I've seen this in practice: ask a system whether any vehicle matching a specific description appeared in parking lot footage across multiple store locations in a 60-day period. In minutes, you have an answer that would have taken a team of analysts weeks of manual review. The same query approach works in most languages, across multiple camera systems simultaneously, for questions the original system designers never anticipated.

What hasn't changed

The limitations of AI in security haven't disappeared because the underlying technology changed.

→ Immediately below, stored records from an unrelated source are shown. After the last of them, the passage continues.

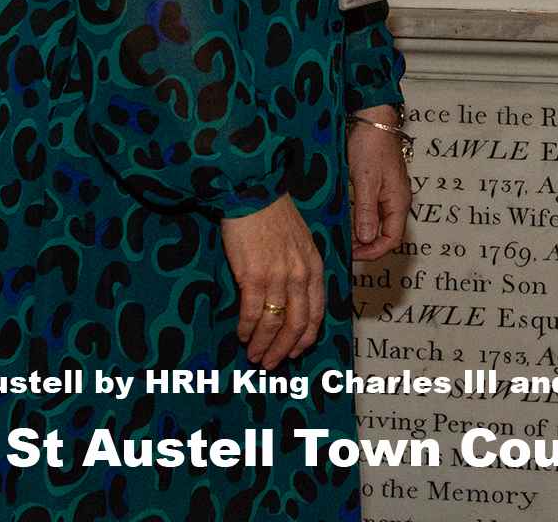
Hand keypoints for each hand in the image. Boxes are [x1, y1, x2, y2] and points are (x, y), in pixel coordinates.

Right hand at [219, 196, 323, 366]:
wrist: (254, 194)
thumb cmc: (274, 216)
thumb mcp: (301, 242)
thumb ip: (301, 269)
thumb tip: (292, 298)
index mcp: (314, 267)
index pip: (316, 313)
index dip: (305, 337)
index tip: (297, 352)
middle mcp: (300, 275)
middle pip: (296, 324)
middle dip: (283, 349)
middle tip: (271, 363)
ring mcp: (278, 277)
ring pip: (274, 323)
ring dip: (263, 344)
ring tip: (254, 356)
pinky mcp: (253, 276)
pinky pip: (253, 312)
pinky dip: (247, 328)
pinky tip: (241, 335)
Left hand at [347, 106, 410, 262]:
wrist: (373, 118)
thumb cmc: (372, 144)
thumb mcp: (365, 180)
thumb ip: (367, 211)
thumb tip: (367, 239)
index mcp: (399, 202)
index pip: (392, 240)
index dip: (373, 252)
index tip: (352, 255)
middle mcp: (397, 201)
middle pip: (386, 235)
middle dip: (366, 246)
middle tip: (344, 247)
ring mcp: (390, 194)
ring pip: (379, 224)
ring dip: (362, 234)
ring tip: (343, 235)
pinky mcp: (380, 187)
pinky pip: (374, 212)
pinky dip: (361, 220)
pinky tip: (347, 219)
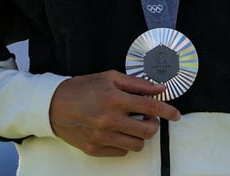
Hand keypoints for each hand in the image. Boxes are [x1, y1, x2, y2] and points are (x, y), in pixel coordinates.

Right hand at [49, 70, 181, 156]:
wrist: (53, 105)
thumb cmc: (82, 88)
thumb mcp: (110, 78)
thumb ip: (137, 84)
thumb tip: (159, 88)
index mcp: (115, 99)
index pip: (152, 108)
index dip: (168, 111)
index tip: (176, 114)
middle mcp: (109, 120)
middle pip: (148, 131)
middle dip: (154, 125)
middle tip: (148, 118)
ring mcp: (101, 137)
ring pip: (137, 145)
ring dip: (140, 136)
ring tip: (133, 126)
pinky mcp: (94, 149)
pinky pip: (121, 152)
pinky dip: (125, 143)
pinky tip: (118, 132)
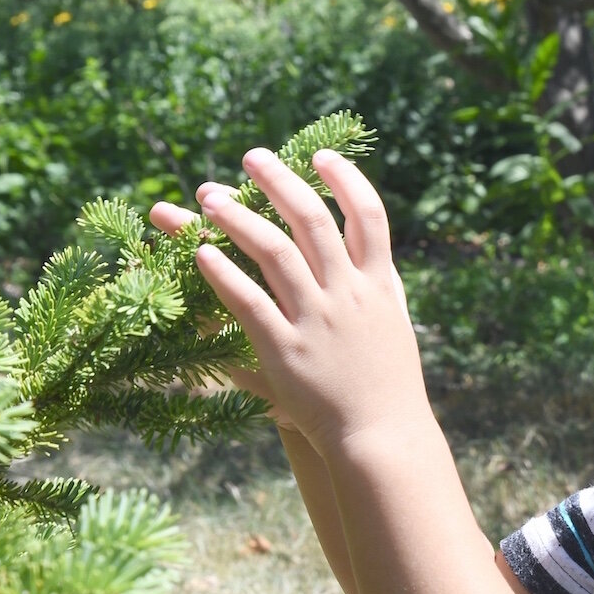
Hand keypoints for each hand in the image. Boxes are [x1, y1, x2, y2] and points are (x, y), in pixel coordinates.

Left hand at [168, 148, 424, 457]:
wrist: (382, 437)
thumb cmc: (388, 387)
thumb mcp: (393, 327)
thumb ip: (378, 289)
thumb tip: (370, 257)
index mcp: (378, 286)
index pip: (369, 215)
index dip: (346, 180)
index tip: (322, 157)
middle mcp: (349, 295)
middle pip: (314, 220)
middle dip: (281, 182)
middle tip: (252, 158)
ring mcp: (317, 320)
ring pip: (275, 252)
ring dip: (239, 218)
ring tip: (209, 197)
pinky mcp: (286, 350)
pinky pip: (247, 302)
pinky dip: (222, 273)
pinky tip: (199, 253)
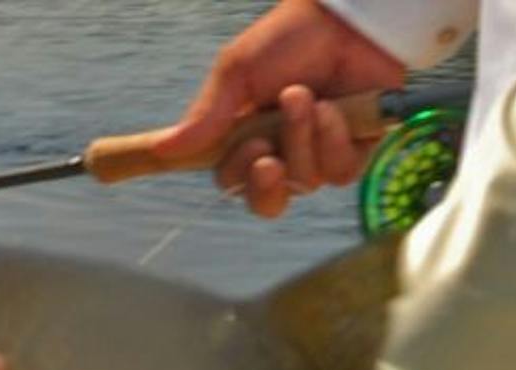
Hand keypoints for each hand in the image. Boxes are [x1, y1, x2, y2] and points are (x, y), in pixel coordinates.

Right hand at [153, 0, 404, 217]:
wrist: (343, 20)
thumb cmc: (286, 38)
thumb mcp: (236, 72)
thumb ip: (205, 117)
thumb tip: (161, 150)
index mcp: (246, 137)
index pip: (232, 180)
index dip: (237, 176)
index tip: (248, 147)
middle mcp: (280, 153)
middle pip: (266, 203)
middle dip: (266, 183)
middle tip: (267, 155)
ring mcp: (318, 155)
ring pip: (303, 183)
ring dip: (300, 138)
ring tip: (304, 95)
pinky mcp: (354, 153)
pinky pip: (339, 173)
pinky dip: (333, 140)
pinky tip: (333, 108)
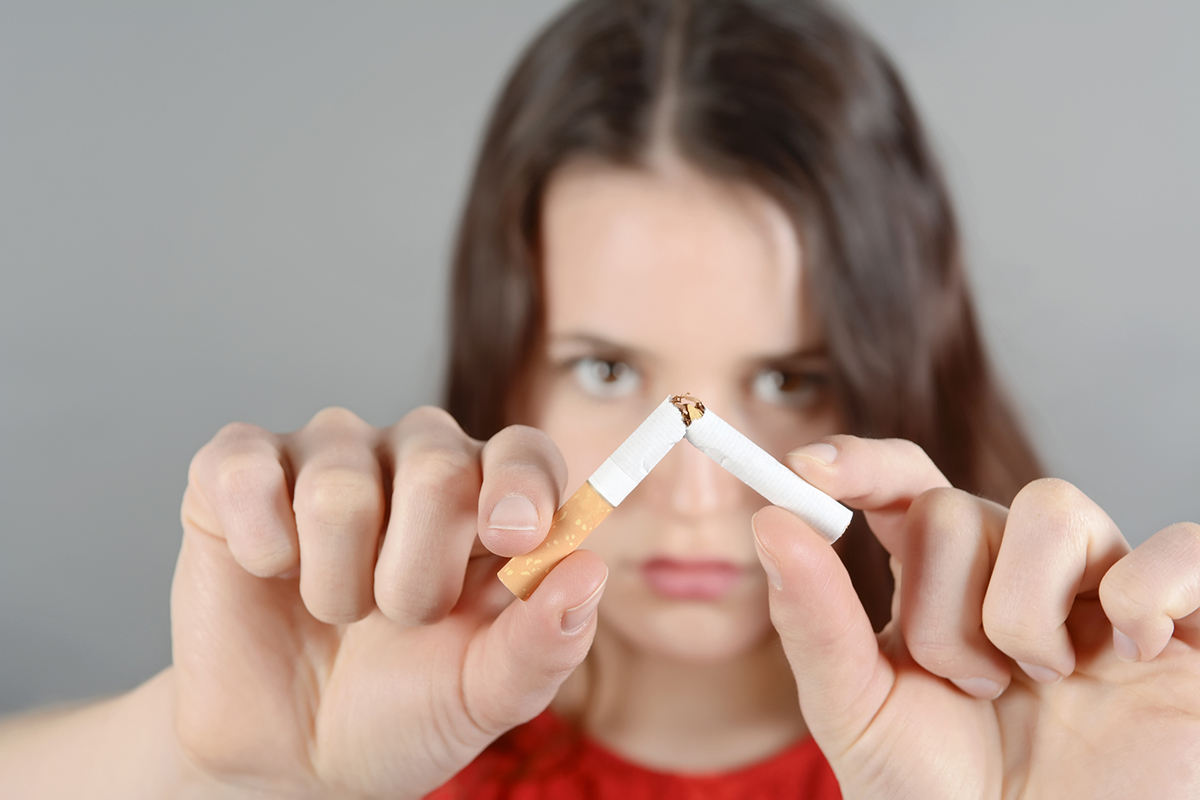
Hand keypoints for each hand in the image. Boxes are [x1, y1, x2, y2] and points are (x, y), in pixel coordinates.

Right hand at [172, 407, 607, 798]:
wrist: (292, 757)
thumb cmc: (402, 710)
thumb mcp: (485, 696)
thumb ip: (545, 641)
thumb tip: (589, 571)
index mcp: (490, 502)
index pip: (522, 451)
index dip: (522, 483)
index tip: (513, 538)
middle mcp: (413, 461)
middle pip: (436, 464)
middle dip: (417, 575)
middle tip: (399, 620)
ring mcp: (327, 458)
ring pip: (341, 482)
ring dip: (337, 582)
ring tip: (335, 611)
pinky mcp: (238, 472)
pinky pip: (246, 470)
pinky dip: (261, 542)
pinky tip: (270, 571)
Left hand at [753, 436, 1199, 797]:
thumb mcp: (861, 715)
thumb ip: (816, 622)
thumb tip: (770, 521)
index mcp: (938, 586)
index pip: (905, 485)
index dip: (862, 462)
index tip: (806, 468)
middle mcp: (1016, 576)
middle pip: (959, 508)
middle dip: (941, 607)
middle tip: (969, 686)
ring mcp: (1100, 598)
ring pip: (1054, 508)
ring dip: (1020, 607)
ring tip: (1038, 681)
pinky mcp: (1187, 632)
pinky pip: (1182, 549)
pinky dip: (1147, 589)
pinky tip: (1128, 653)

False positives still require human judgment. The system that flags 200 instances of cell phone use still needs an analyst to determine which of those are worth investigating. AI narrows the field. It doesn't replace the judgment about what matters.

Garbage in, garbage out still applies. Poor camera placement, inadequate lighting, low-resolution footage, and inconsistent naming conventions in historical data all limit what AI can find. The technology is only as good as the underlying evidence it has access to.

Connection to action still requires process. The most powerful video AI finding is useless if the organization doesn't have a workflow to act on it. Pattern detection that identifies a suspected ring requires case documentation, sharing protocols, and coordination with law enforcement. The AI helps you see it. The humans have to decide what to do about it.

Data ownership and IT constraints are real. Many organizations can't easily deploy new systems on their existing video infrastructure. IT policies about cloud data storage, vendor agreements, and network architecture determine what's actually deployable — regardless of what the technology is capable of.

The education gap

The security industry is significantly behind on understanding what current AI can do. At conferences on retail crime and enterprise security, the typical conversation among practitioners is about whether AI is overhyped or whether it actually works. That conversation is five years behind the technology.

The useful conversation is more specific: which AI capability addresses which security problem? Rule-based detection is the right tool for high-volume, well-defined threat patterns. LLM-based querying is the right tool for investigation, pattern discovery, and finding things you didn't know to look for. These are different tools for different jobs, and treating them as interchangeable produces poor decisions in both directions.

The practitioners who get this right have usually moved past the "AI vs. no AI" debate and are asking more specific questions: what data do we own, what questions do we want to ask of it, and what tools answer those questions accurately? That's a different conversation, and it produces better outcomes.